“Tive um acidente de carro e vi tudo acontecer em câmara lenta. Vi o espelho retrovisor cair, a expressão no rosto do outro motorista e o carro sendo esmagado.” Relatos como este são comuns durante palestras do neurocientista David Eagleman, que explicou à BBC suas experiências sobre o “efeito câmara lenta” e as conclusões.
“O meu interesse pelo tempo e pela passagem do tempo surgiu porque, quando tinha oito anos, caí do telhado de uma casa em construção. E a queda pareceu demorar muito tempo”, conta Eagleman.
“Primeiro pensei: será que consigo me segurar no telhado, será que consigo virar o meu corpo, será que tenho tempo para isso? Pensei no livro Alice no País das Maravilhas, e em como devia ter sido parecido para ela, quando caiu no buraco do coelho. Finalmente, caí no chão e perdi a consciência”, conta o cientista.
Anos mais tarde, Eagleman estudou física e conseguiu calcular quanto tempo durou sua queda. “Descobri que demorou apenas uma fração de segundo, oito décimos de um segundo. Fiquei realmente surpreendido”.
Depois, David Eagleman estudou neurociência e, hoje, dedica grande parte das suas pesquisas à percepção do tempo. Uma pista importante, diz o especialista, é que essas distorções na percepção do tempo ocorrem quando as pessoas vivem situações extremas, momentos marcantes, que podem mudar suas vidas.
A experiência
Eagleman explica que queria investigar o seguinte: a sensação de “câmara lenta” acontece porque o tempo está mesmo passando mais lentamente ou porque a pessoa está criando mais memórias durante o episódio?
Para saber a resposta, o cientista levou sua equipe para um parque de diversões. O seu objetivo era encontrar um carrossel tão assustador que fosse capaz de produzir, em voluntários, uma distorção na percepção do tempo.
A atividade selecionada foi o “SCAD Diving”, um tipo de mergulho no ar.
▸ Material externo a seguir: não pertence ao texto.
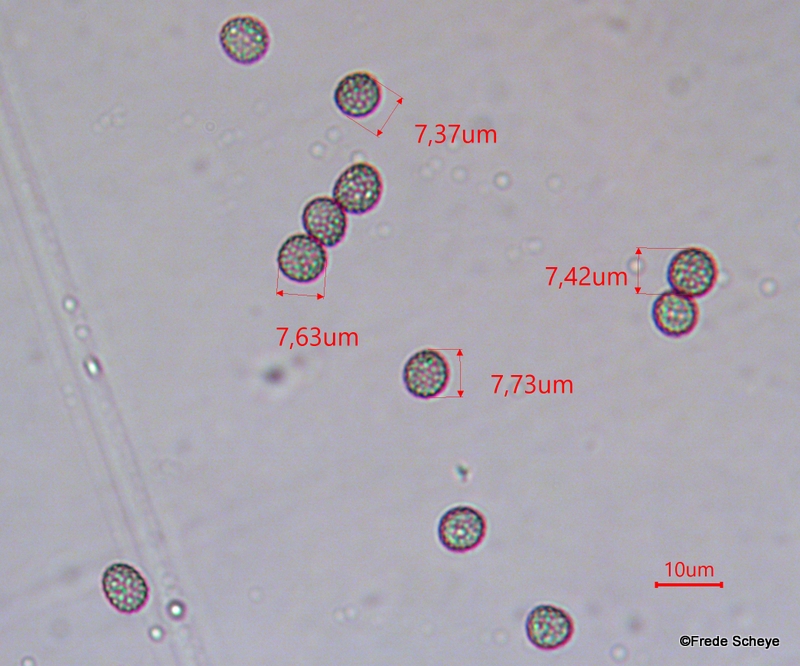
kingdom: Fungi
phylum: Basidiomycota
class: Microbotryomycetes
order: Microbotryales
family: Microbotryaceae
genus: Microbotryum
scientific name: Microbotryum stellariae
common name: fladstjerne-støvbladrust
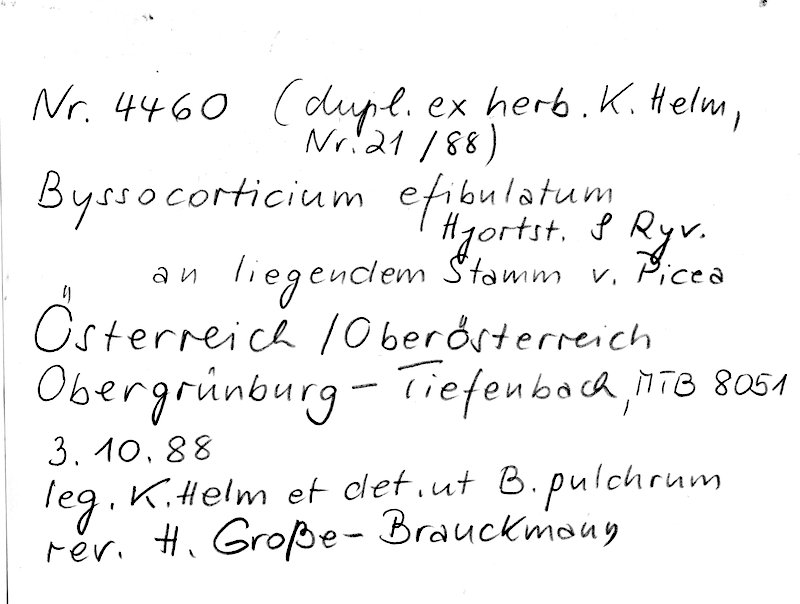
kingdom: Plantae
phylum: Tracheophyta
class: Pinopsida
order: Pinales
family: Pinaceae
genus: Picea
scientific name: Picea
Os participantes sobem de elevador para o topo de uma torre com cerca de 45 metros de altura e, depois de serem presos com um gancho e uma corda, são libertados e caem de costas, em queda livre, para uma rede.
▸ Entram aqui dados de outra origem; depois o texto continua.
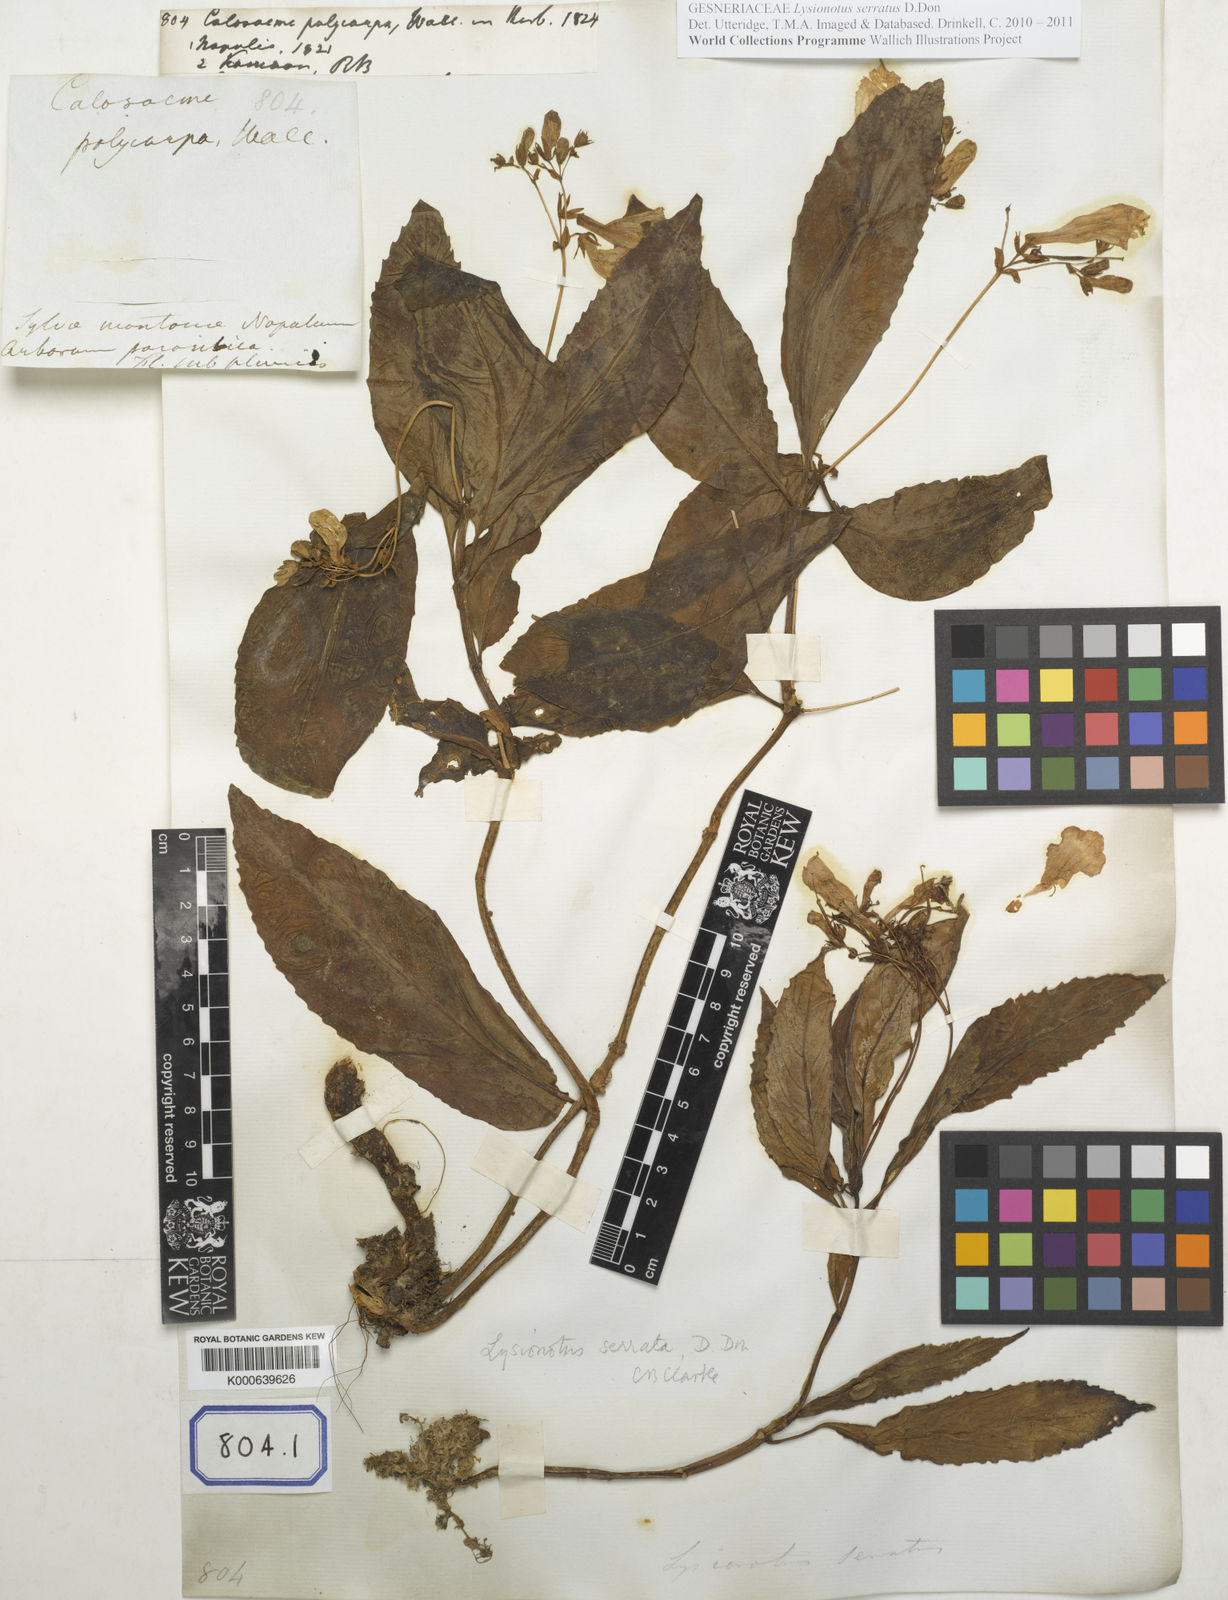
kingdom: Plantae
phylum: Tracheophyta
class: Magnoliopsida
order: Lamiales
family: Gesneriaceae
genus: Lysionotus
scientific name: Lysionotus serratus
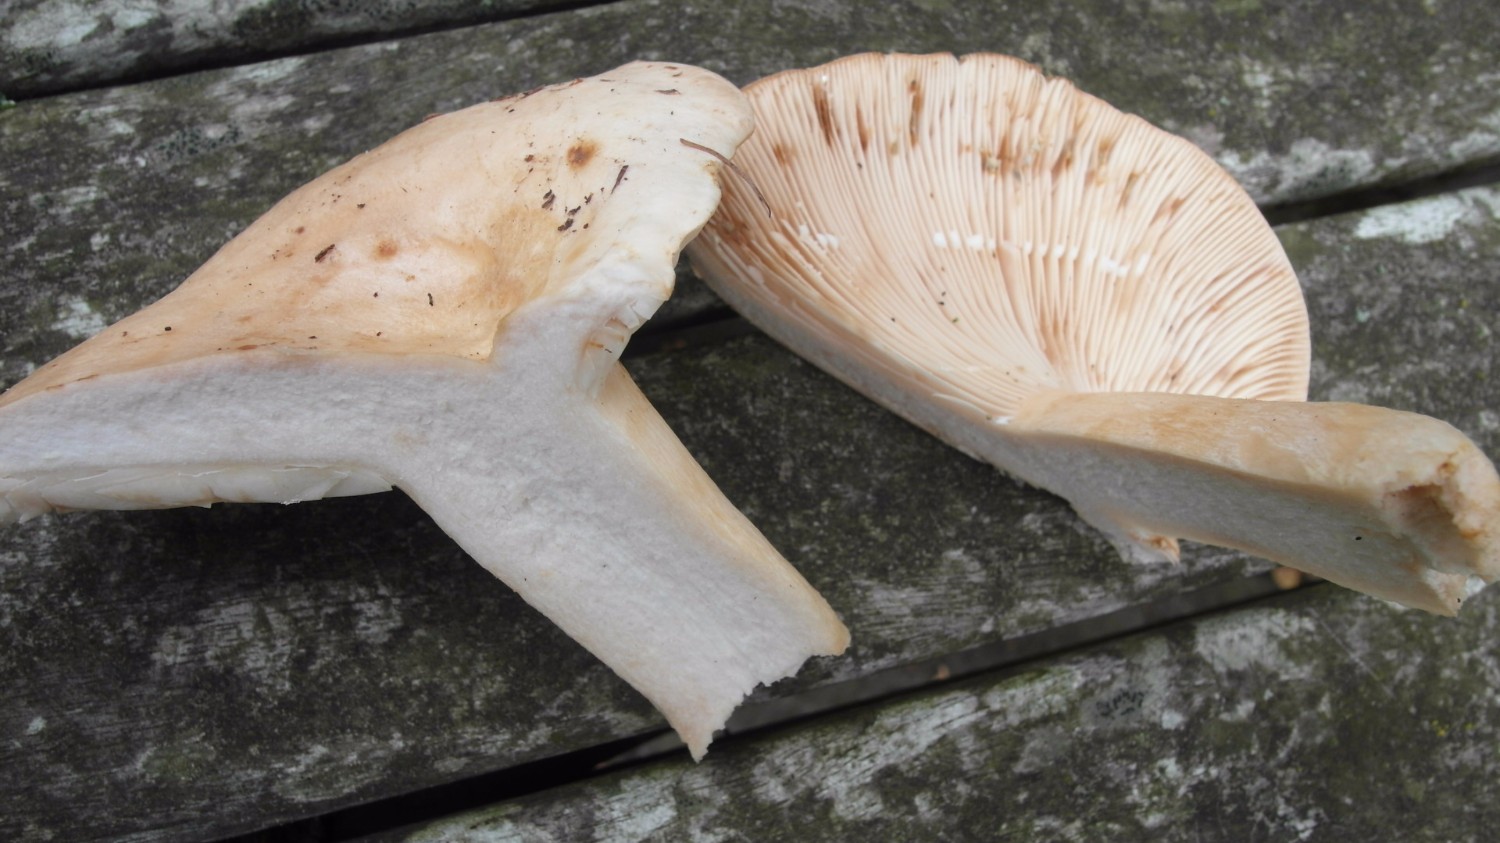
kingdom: Fungi
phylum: Basidiomycota
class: Agaricomycetes
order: Russulales
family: Russulaceae
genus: Lactarius
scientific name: Lactarius musteus
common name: elfenbens-mælkehat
Para saber se os voluntários estavam sentindo o efeito “câmara lenta” durante a queda, Eagleman colocou no pulso dos participantes um monitor que piscava com números diferentes e a velocidades diferentes – o objetivo era saber com que rapidez a pessoa estava vendo o mundo.
“Se alguém está vendo o mundo em câmara lenta, como o Neo no filme Matrix, será capaz de ler os números do monitor sem dificuldade. Mas, se está vendo o mundo a uma velocidade normal, não vai conseguir ler as imagens no aparelho porque estão passando rápido demais”, afirmou.
Conclusões
No entanto, Eagleman ficou desiludido ao analisar os relatos sobre o que os participantes tinham conseguido ler nos monitores de pulso durante suas quedas.
“Fizemos muitas análises sobre isso e eu esperava que a resposta fosse sim, mas não foi. As pessoas não estavam realmente vendo em câmara lenta, não conseguiam ler mais rapidamente do que liam quando fizemos testes no solo”, disse.
Em vez disso, o que acontece é que, durante uma queda, ou um evento que coloca a nossa vida em risco, uma certa área do cérebro entra em ação, explica o cientista: a amígdala.
Essas pequenas estruturas em forma de amêndoa – são duas, situadas no interior do cérebro, na região temporal, dos dois lados da cabeça – são fundamentais para a autopreservação. Identificam o perigo, gerando medo e ansiedade e pondo a pessoa em situação de alerta, pronta para fugir ou lutar.
“A amígdala é, basicamente, um sistema secundário de memória que forma outra camada de memórias. Então, a pessoa está formando uma quantidade tão grande de memórias que, quando resgata toda aquela informação, tem a impressão de que aquele episódio demorou muito tempo”, diz Eagleman.
“É apenas um truque da memória. A nossa noção de tempo está vinculada à nossa memória”, destacou.